▶ [Set problem]: Convert every line of the records below into a Markdown table with the columns Row and Line, numbering the rows and skipping blank lines. Leave the pictures out.

▶ [Data for the task]:
──────────

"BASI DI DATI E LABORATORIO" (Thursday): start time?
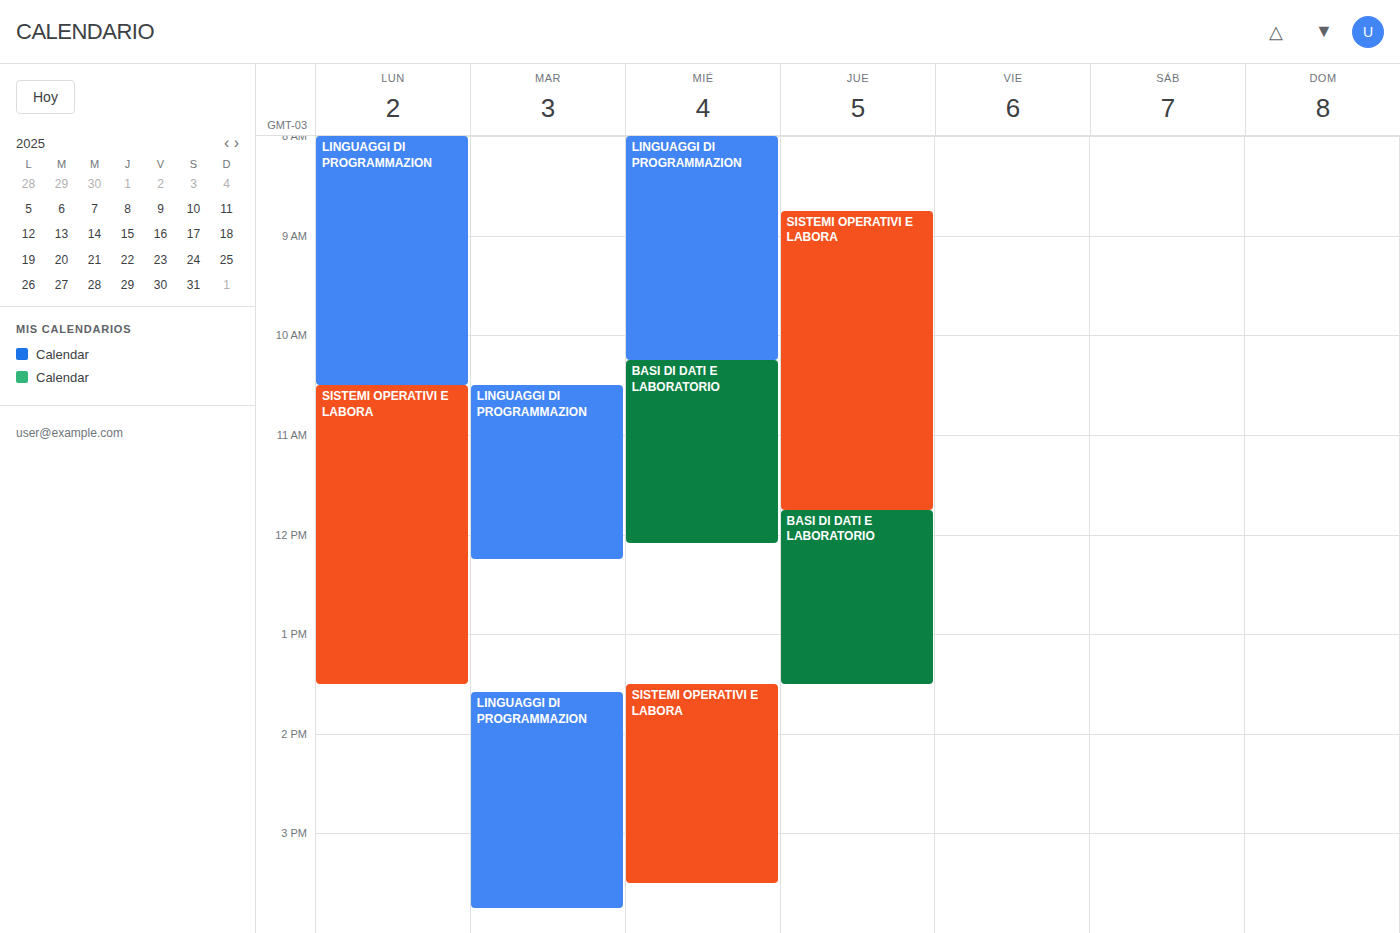
11:45 AM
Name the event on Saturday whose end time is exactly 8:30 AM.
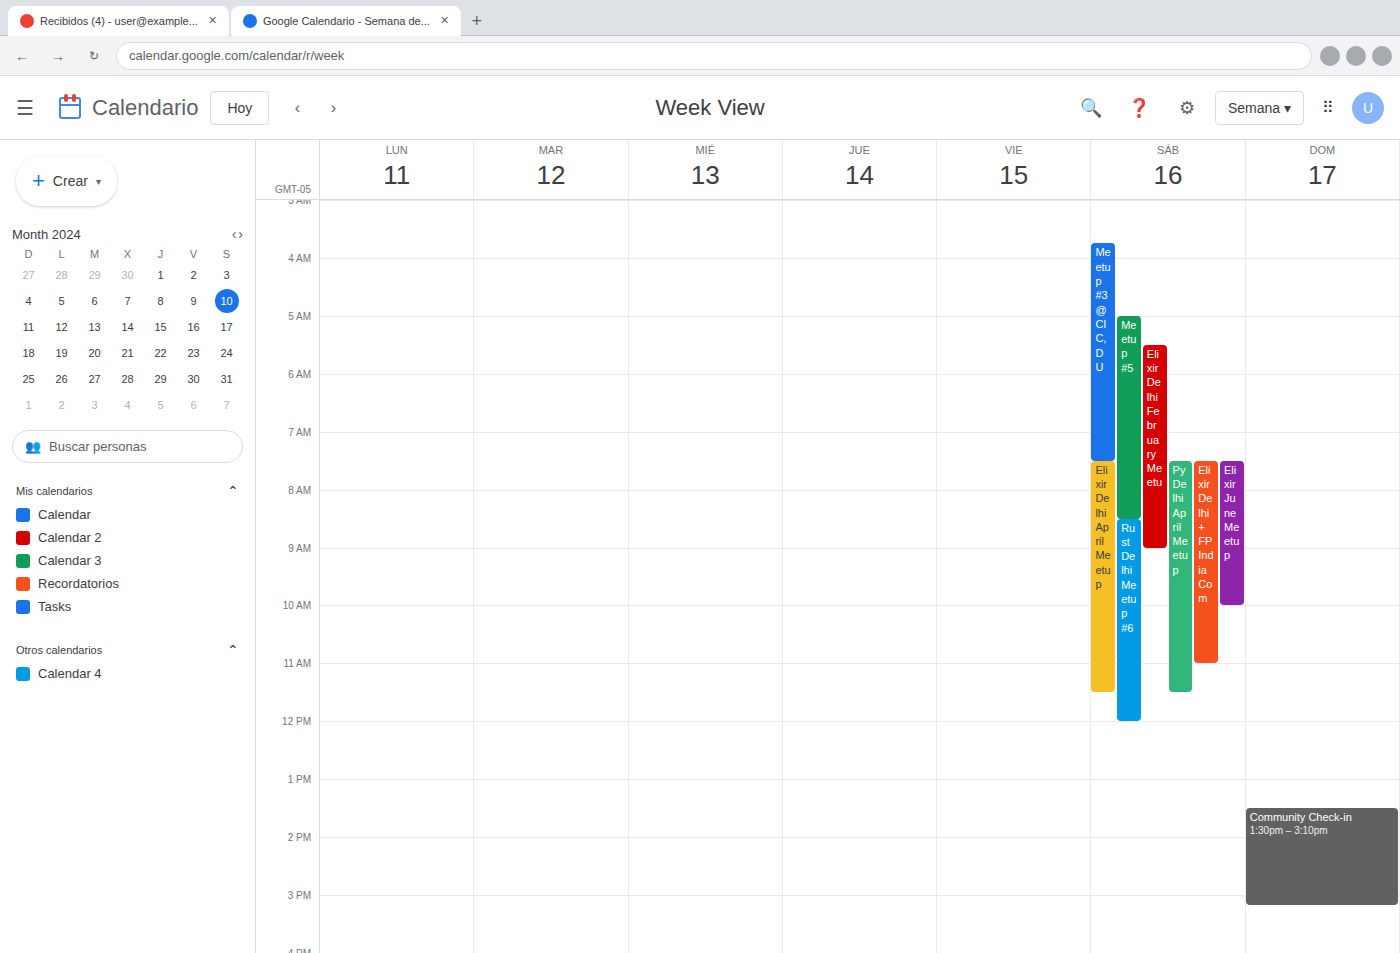
"Meetup #5"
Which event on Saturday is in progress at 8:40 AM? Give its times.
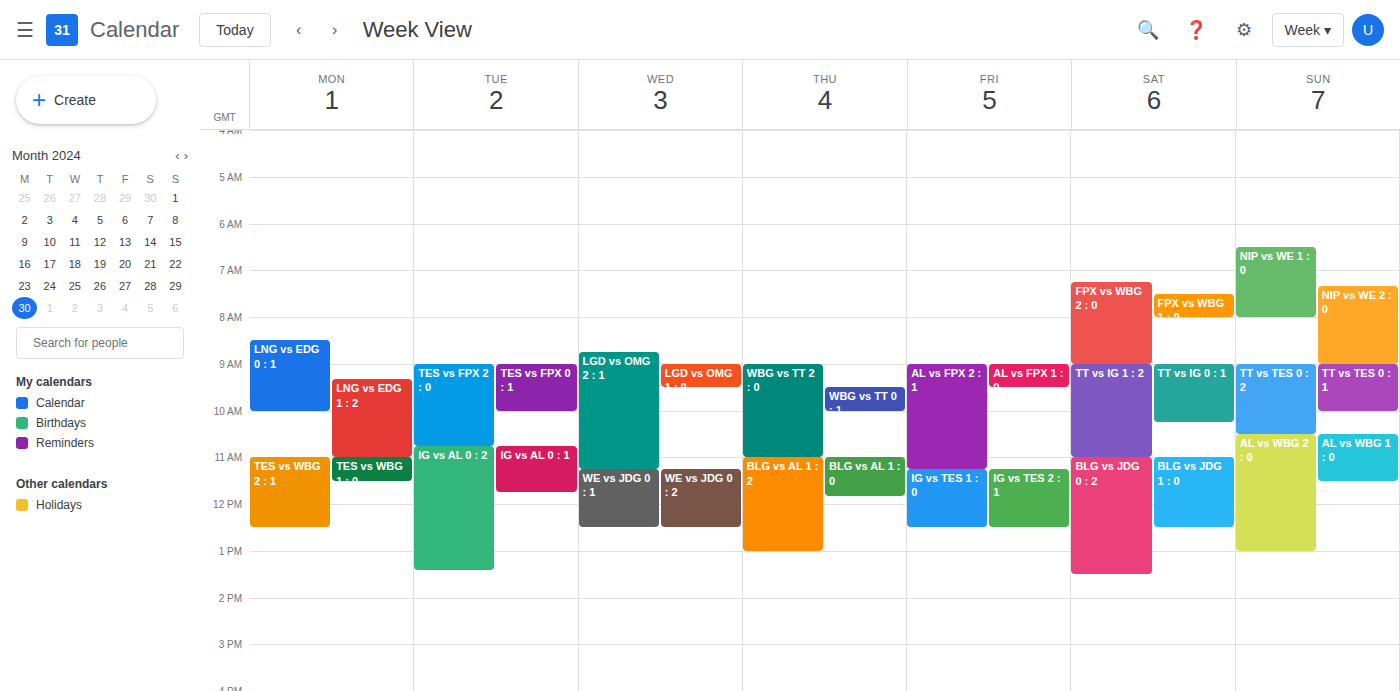
"FPX vs WBG 2 : 0", 7:15 AM to 9:00 AM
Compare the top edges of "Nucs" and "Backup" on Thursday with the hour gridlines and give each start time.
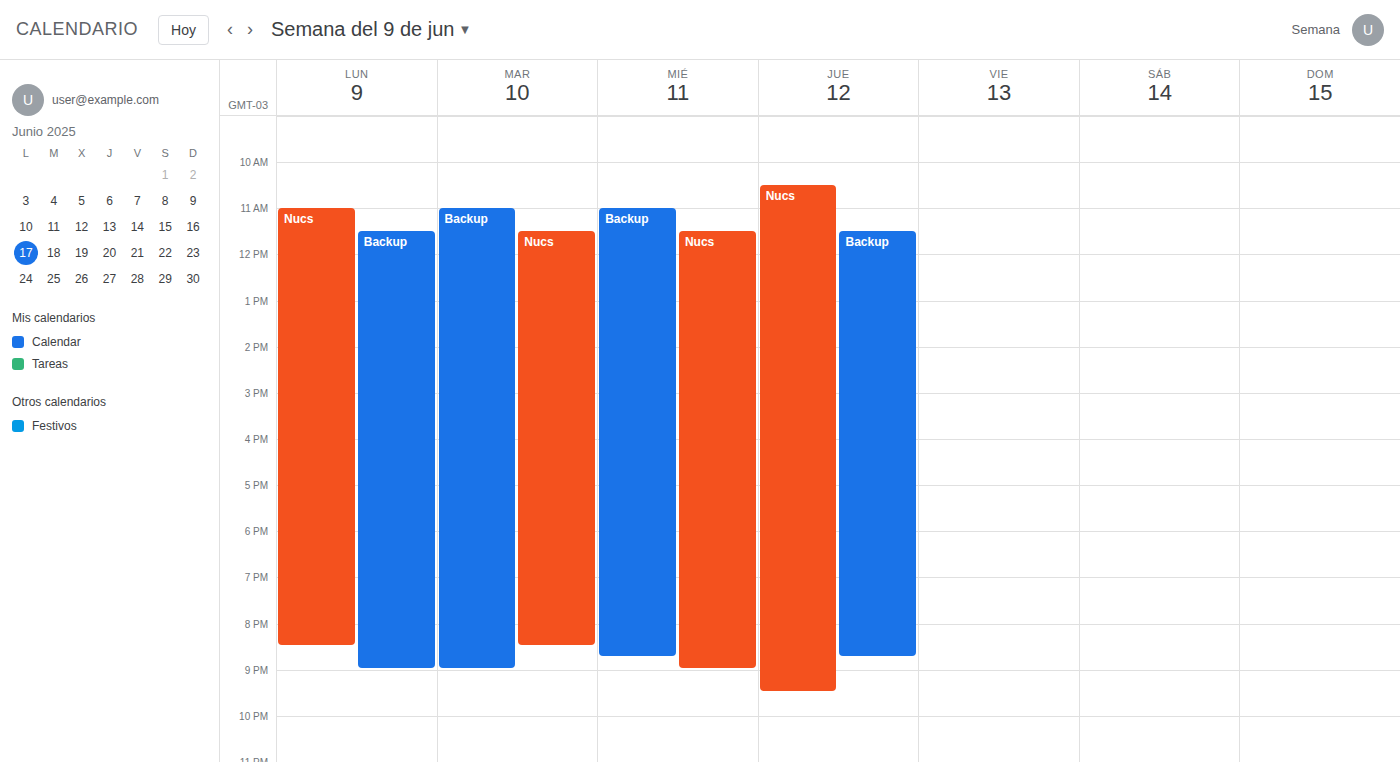
"Nucs": 10:30 AM, halfway between the 10 AM and 11 AM lines. "Backup": 11:30 AM, halfway between the 11 AM and 12 PM lines.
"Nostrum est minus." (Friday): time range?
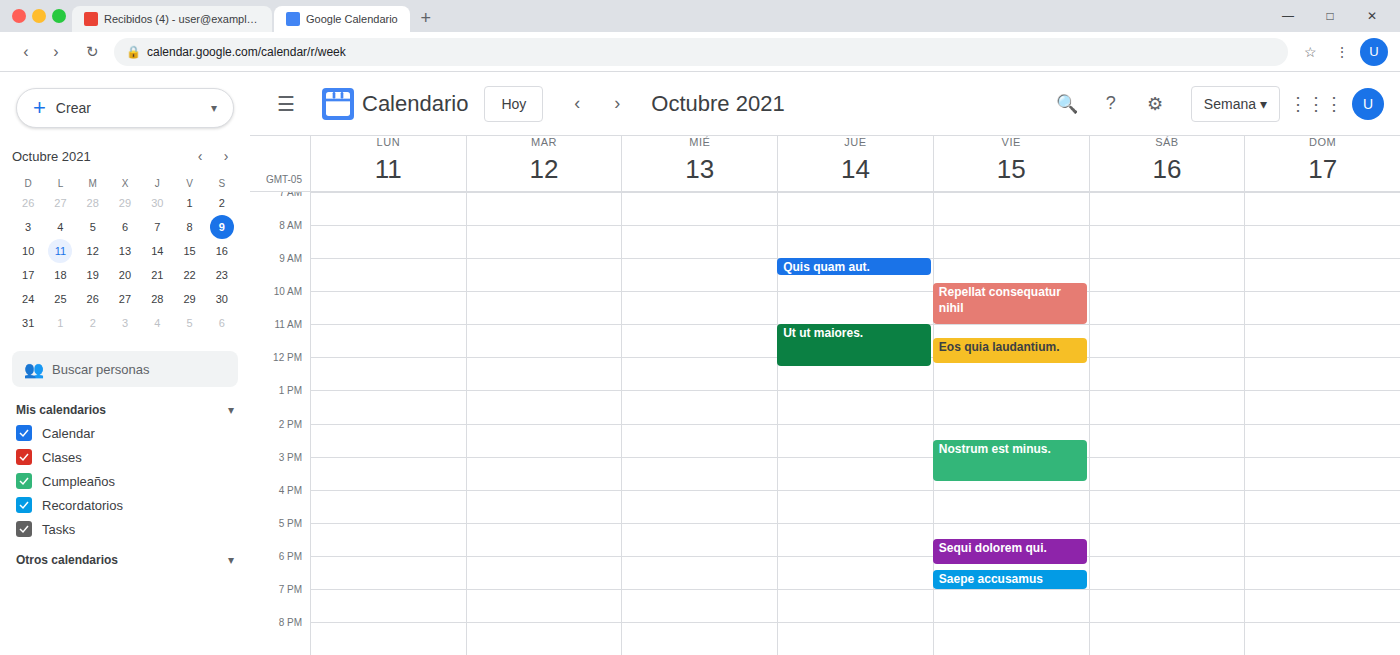
2:30 PM to 3:45 PM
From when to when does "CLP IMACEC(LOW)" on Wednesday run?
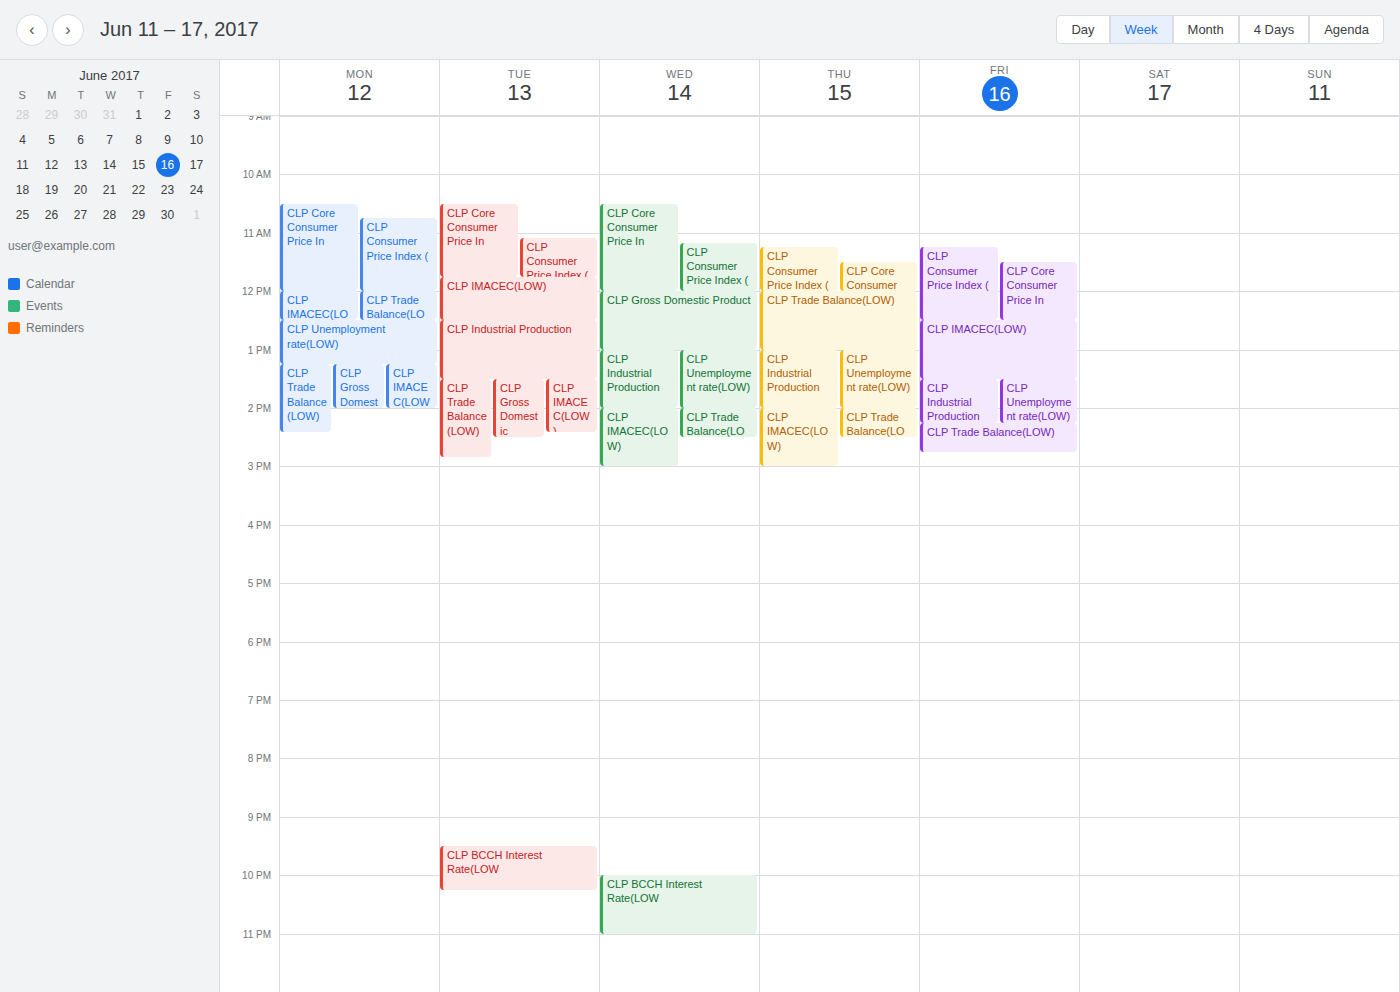
2:00 PM to 3:00 PM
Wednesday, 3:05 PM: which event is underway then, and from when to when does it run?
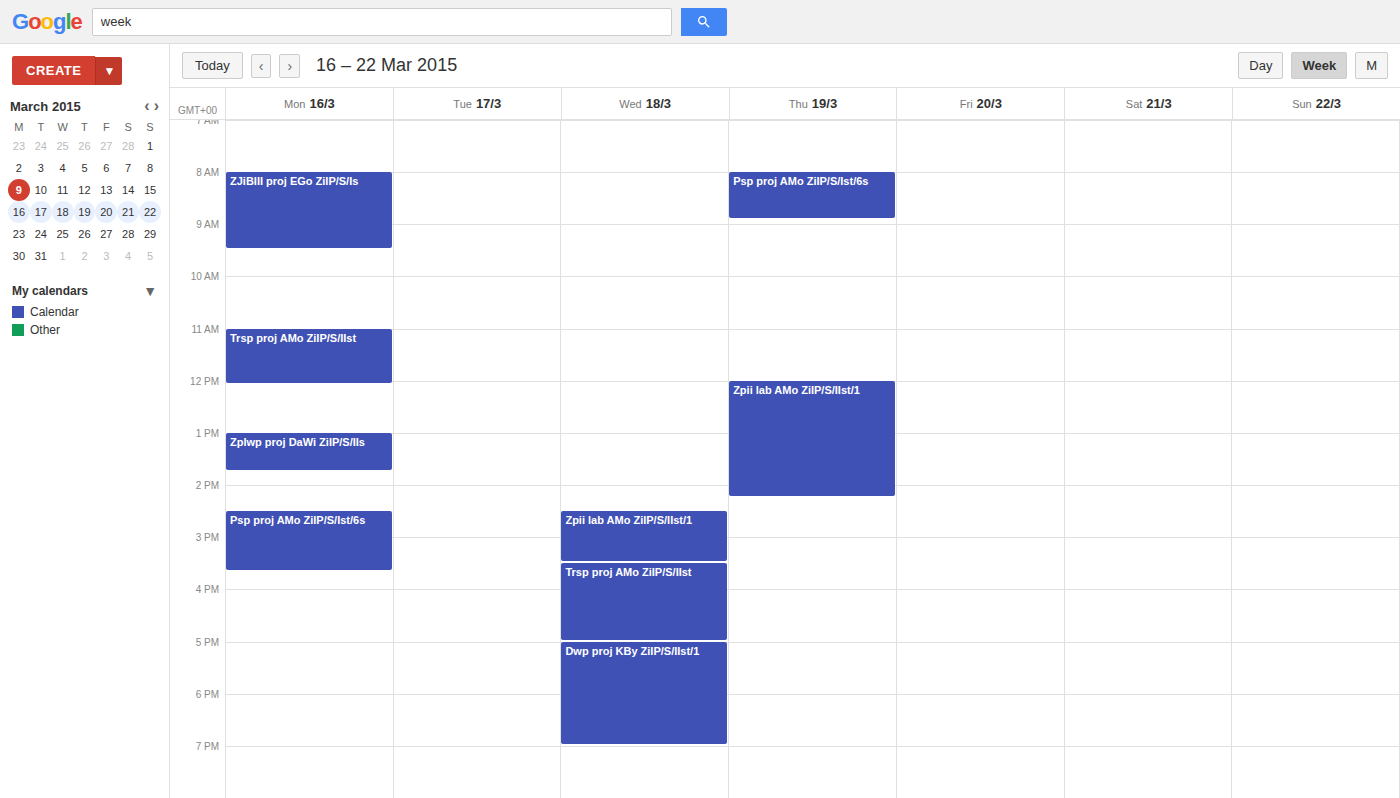
"Zpii lab AMo ZiIP/S/IIst/1", 2:30 PM to 3:30 PM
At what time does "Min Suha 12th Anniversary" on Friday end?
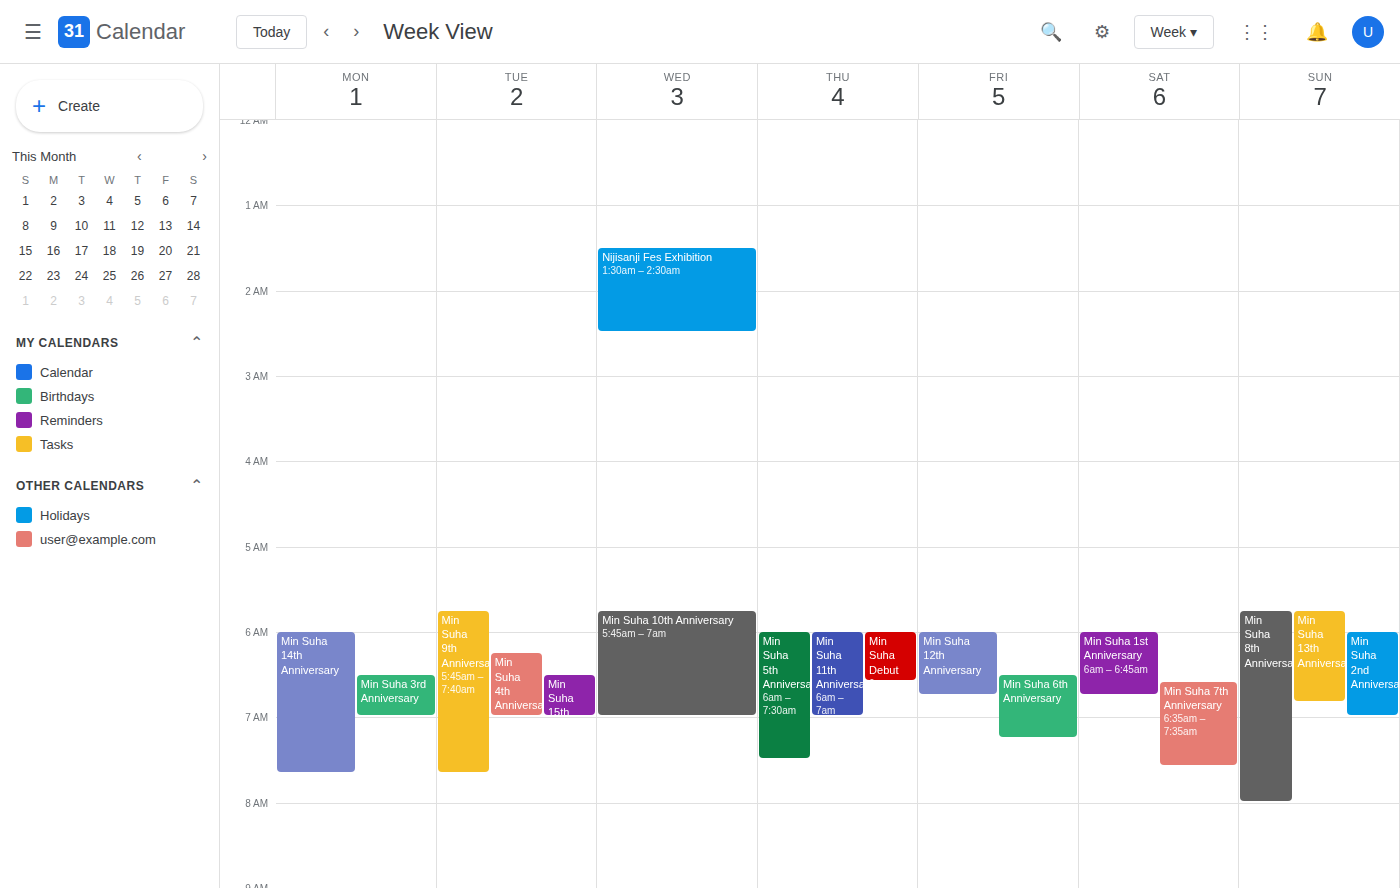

──────────

▶ [Response below]:
| Row | Line |
|---|---|
| 1 | "BASI DI DATI E LABORATORIO" (Thursday): start time? |
| 2 | 11:45 AM |
| 3 | Name the event on Saturday whose end time is exactly 8:30 AM. |
| 4 | "Meetup #5" |
| 5 | Which event on Saturday is in progress at 8:40 AM? Give its times. |
| 6 | "FPX vs WBG 2 : 0", 7:15 AM to 9:00 AM |
| 7 | Compare the top edges of "Nucs" and "Backup" on Thursday with the hour gridlines and give each start time. |
| 8 | "Nucs": 10:30 AM, halfway between the 10 AM and 11 AM lines. "Backup": 11:30 AM, halfway between the 11 AM and 12 PM lines. |
| 9 | "Nostrum est minus." (Friday): time range? |
| 10 | 2:30 PM to 3:45 PM |
| 11 | From when to when does "CLP IMACEC(LOW)" on Wednesday run? |
| 12 | 2:00 PM to 3:00 PM |
| 13 | Wednesday, 3:05 PM: which event is underway then, and from when to when does it run? |
| 14 | "Zpii lab AMo ZiIP/S/IIst/1", 2:30 PM to 3:30 PM |
| 15 | At what time does "Min Suha 12th Anniversary" on Friday end? |